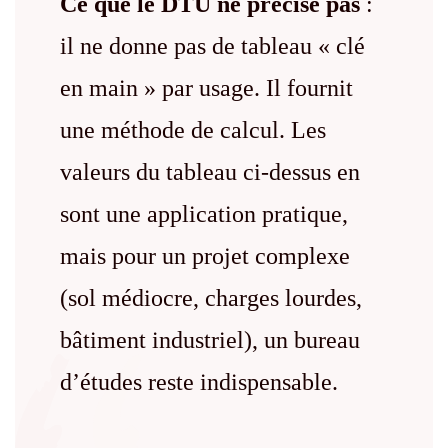
Ce que le DTU ne précise pas
:
il ne donne pas de tableau « clé
en main » par usage. Il fournit
une méthode de calcul. Les
valeurs du tableau ci-dessus en
sont une application pratique,
mais pour un projet complexe
(sol médiocre, charges lourdes,
bâtiment industriel), un bureau
d’études reste indispensable.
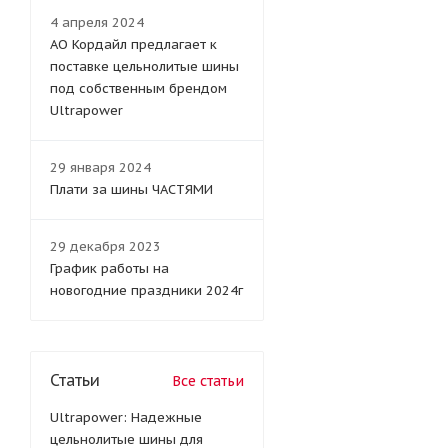
4 апреля 2024
АО Кордайл предлагает к
поставке цельнолитые шины
под собственным брендом
Ultrapower
29 января 2024
Плати за шины ЧАСТЯМИ
29 декабря 2023
График работы на
новогодние праздники 2024г
Статьи
Все статьи
Ultrapower: Надежные
цельнолитые шины для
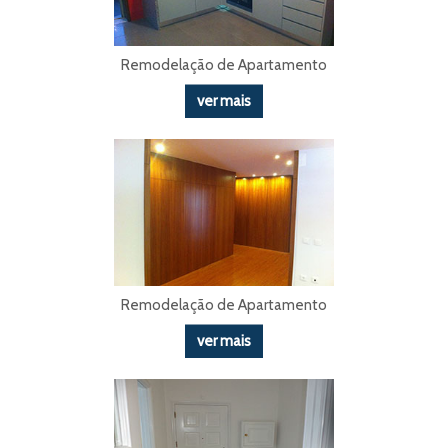
Remodelação de Apartamento
ver mais
Remodelação de Apartamento
ver mais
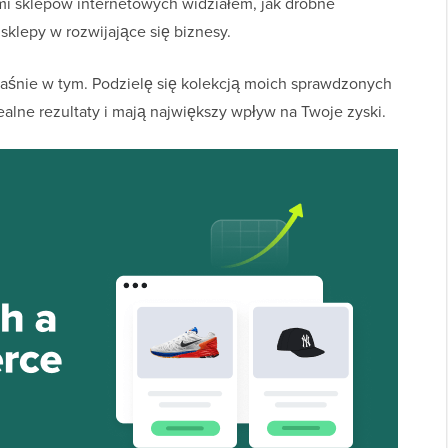
mi sklepów internetowych widziałem, jak drobne
klepy w rozwijające się biznesy.
aśnie w tym. Podzielę się kolekcją moich sprawdzonych
ealne rezultaty i mają największy wpływ na Twoje zyski.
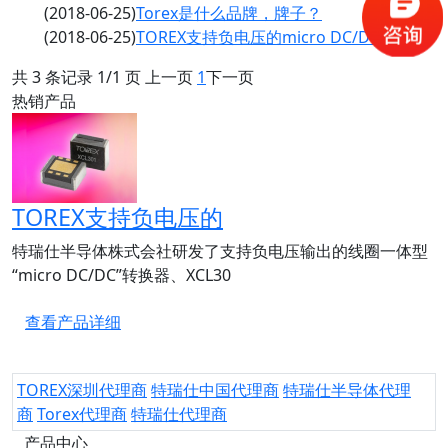
(2018-06-25)
Torex是什么品牌，牌子？
(2018-06-25)
TOREX支持负电压的micro DC/DC 转换器 XCL301系列
共 3 条记录 1/1 页 上一页
1
下一页
热销产品
TOREX支持负电压的
特瑞仕半导体株式会社研发了支持负电压输出的线圈一体型
“micro DC/DC”转换器、XCL30
查看产品详细
TOREX深圳代理商
特瑞仕中国代理商
特瑞仕半导体代理
商
Torex代理商
特瑞仕代理商
产品中心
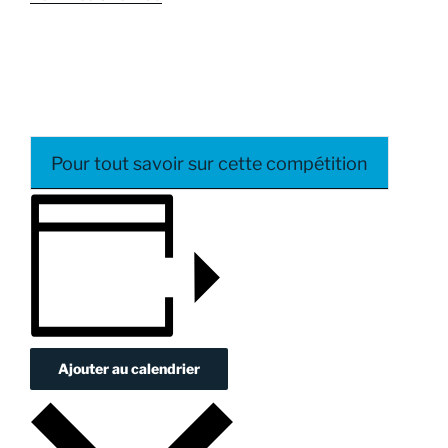
Pour tout savoir sur cette compétition
Ajouter au calendrier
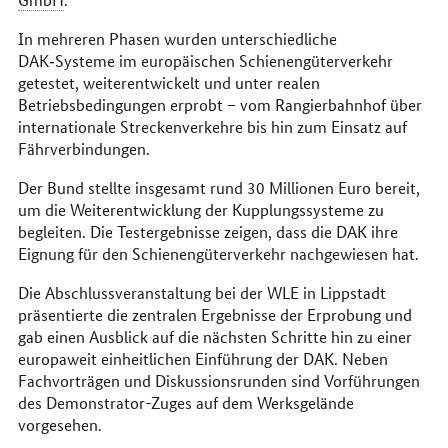
In mehreren Phasen wurden unterschiedliche
DAK‑Systeme im europäischen Schienengüterverkehr
getestet, weiterentwickelt und unter realen
Betriebsbedingungen erprobt – vom Rangierbahnhof über
internationale Streckenverkehre bis hin zum Einsatz auf
Fährverbindungen.
Der Bund stellte insgesamt rund 30 Millionen Euro bereit,
um die Weiterentwicklung der Kupplungssysteme zu
begleiten. Die Testergebnisse zeigen, dass die DAK ihre
Eignung für den Schienengüterverkehr nachgewiesen hat.
Die Abschlussveranstaltung bei der WLE in Lippstadt
präsentierte die zentralen Ergebnisse der Erprobung und
gab einen Ausblick auf die nächsten Schritte hin zu einer
europaweit einheitlichen Einführung der DAK. Neben
Fachvorträgen und Diskussionsrunden sind Vorführungen
des Demonstrator-Zuges auf dem Werksgelände
vorgesehen.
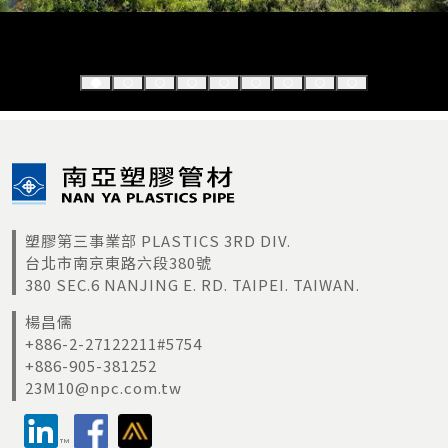
豐謙建設
時代菁英
台中
國立交通大
游泳池興建工程
新竹市
學
豐邑建設
興立方
台中
豐謙建設
宏都雙子星
台中
宜蘭科工園
建築物管線工程
宜蘭
區
豐邑建設
興立方
台中
豐謙建設
精英匯
龍潭
台北市自來
陽明山溫泉氣井工程
北投
塑膠第三事業部 PLASTICS 3RD DIV.
水
豐邑建設
豐邑第1新建工程
新竹
台北市南京東路六段380號
380 SEC.6 NANJING E. RD. TAIPEI. TAIWAN.
巴巴事業
戀戀LOVE
高雄
公家建案
農業生技園區二期工程
屏東
楊昌儒
豐邑建設
公園I-PARK新建工程
竹北市
+886-2-27122211#5754
+886-905-381252
巴巴事業
戀戀LIFE
高雄
23M10@npc.com.tw
南投福興農
開發區溫泉用管
南投
場
豐邑建設
進化論新建工程
台中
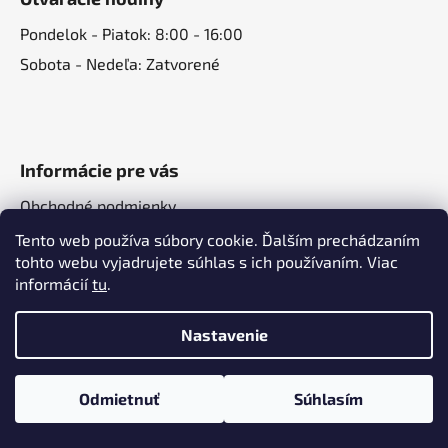
Pondelok - Piatok: 8:00 - 16:00
Sobota - Nedeľa: Zatvorené
Informácie pre vás
Obchodné podmienky
Podmienky ochrany osobných údajov
Tento web používa súbory cookie. Ďalším prechádzaním
tohto webu vyjadrujete súhlas s ich používaním. Viac
Reklamačný poriadok
informácií
tu
.
Kontakt
O nás
Nastavenie
Odmietnuť
Súhlasím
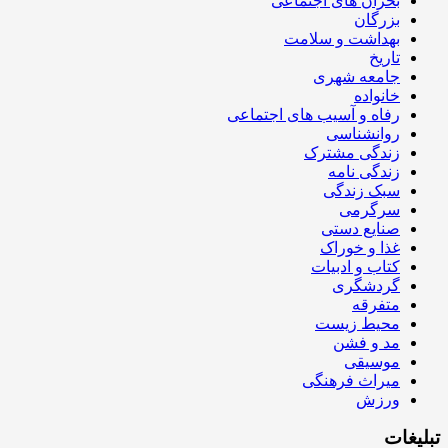
بحران های اجتماعی
بزرگان
بهداشت و سلامت
تاریخ
جامعه شهری
خانواده
رفاه و آسیب های اجتماعی
روانشناسی
زندگی مشترک
زندگی نامه
سبک زندگی
سرگرمی
صنایع دستی
غذا و خوراک
کتاب و ادبیات
گردشگری
متفرقه
محیط زیست
مد و فشن
موسیقی
میراث فرهنگی
ورزش
تبلیغات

**Task instructions:** Can you return the text from all of the material above word for word, with the pictures left out?

**Response area:**
Ce que le DTU ne précise pas
:
il ne donne pas de tableau « clé
en main » par usage. Il fournit
une méthode de calcul. Les
valeurs du tableau ci-dessus en
sont une application pratique,
mais pour un projet complexe
(sol médiocre, charges lourdes,
bâtiment industriel), un bureau
d’études reste indispensable.
4 апреля 2024
АО Кордайл предлагает к
поставке цельнолитые шины
под собственным брендом
Ultrapower
29 января 2024
Плати за шины ЧАСТЯМИ
29 декабря 2023
График работы на
новогодние праздники 2024г
Статьи
Все статьи
Ultrapower: Надежные
цельнолитые шины для
Remodelação de Apartamento
ver mais
Remodelação de Apartamento
ver mais
mi sklepów internetowych widziałem, jak drobne
klepy w rozwijające się biznesy.
aśnie w tym. Podzielę się kolekcją moich sprawdzonych
ealne rezultaty i mają największy wpływ na Twoje zyski.
(2018-06-25)
Torex是什么品牌，牌子？
(2018-06-25)
TOREX支持负电压的micro DC/DC 转换器 XCL301系列
共 3 条记录 1/1 页 上一页
1
下一页
热销产品
TOREX支持负电压的
特瑞仕半导体株式会社研发了支持负电压输出的线圈一体型
“micro DC/DC”转换器、XCL30
查看产品详细
TOREX深圳代理商
特瑞仕中国代理商
特瑞仕半导体代理
商
Torex代理商
特瑞仕代理商
产品中心
Pour tout savoir sur cette compétition
Ajouter au calendrier
In mehreren Phasen wurden unterschiedliche
DAK‑Systeme im europäischen Schienengüterverkehr
getestet, weiterentwickelt und unter realen
Betriebsbedingungen erprobt – vom Rangierbahnhof über
internationale Streckenverkehre bis hin zum Einsatz auf
Fährverbindungen.
Der Bund stellte insgesamt rund 30 Millionen Euro bereit,
um die Weiterentwicklung der Kupplungssysteme zu
begleiten. Die Testergebnisse zeigen, dass die DAK ihre
Eignung für den Schienengüterverkehr nachgewiesen hat.
Die Abschlussveranstaltung bei der WLE in Lippstadt
präsentierte die zentralen Ergebnisse der Erprobung und
gab einen Ausblick auf die nächsten Schritte hin zu einer
europaweit einheitlichen Einführung der DAK. Neben
Fachvorträgen und Diskussionsrunden sind Vorführungen
des Demonstrator-Zuges auf dem Werksgelände
vorgesehen.
豐謙建設
時代菁英
台中
國立交通大
游泳池興建工程
新竹市
學
豐邑建設
興立方
台中
豐謙建設
宏都雙子星
台中
宜蘭科工園
建築物管線工程
宜蘭
區
豐邑建設
興立方
台中
豐謙建設
精英匯
龍潭
台北市自來
陽明山溫泉氣井工程
北投
塑膠第三事業部 PLASTICS 3RD DIV.
水
豐邑建設
豐邑第1新建工程
新竹
台北市南京東路六段380號
380 SEC.6 NANJING E. RD. TAIPEI. TAIWAN.
巴巴事業
戀戀LOVE
高雄
公家建案
農業生技園區二期工程
屏東
楊昌儒
豐邑建設
公園I-PARK新建工程
竹北市
+886-2-27122211#5754
+886-905-381252
巴巴事業
戀戀LIFE
高雄
23M10@npc.com.tw
南投福興農
開發區溫泉用管
南投
場
豐邑建設
進化論新建工程
台中
Pondelok - Piatok: 8:00 - 16:00
Sobota - Nedeľa: Zatvorené
Informácie pre vás
Obchodné podmienky
Podmienky ochrany osobných údajov
Tento web používa súbory cookie. Ďalším prechádzaním
tohto webu vyjadrujete súhlas s ich používaním. Viac
Reklamačný poriadok
informácií
tu
.
Kontakt
O nás
Nastavenie
Odmietnuť
Súhlasím
بحران های اجتماعی
بزرگان
بهداشت و سلامت
تاریخ
جامعه شهری
خانواده
رفاه و آسیب های اجتماعی
روانشناسی
زندگی مشترک
زندگی نامه
سبک زندگی
سرگرمی
صنایع دستی
غذا و خوراک
کتاب و ادبیات
گردشگری
متفرقه
محیط زیست
مد و فشن
موسیقی
میراث فرهنگی
ورزش
تبلیغات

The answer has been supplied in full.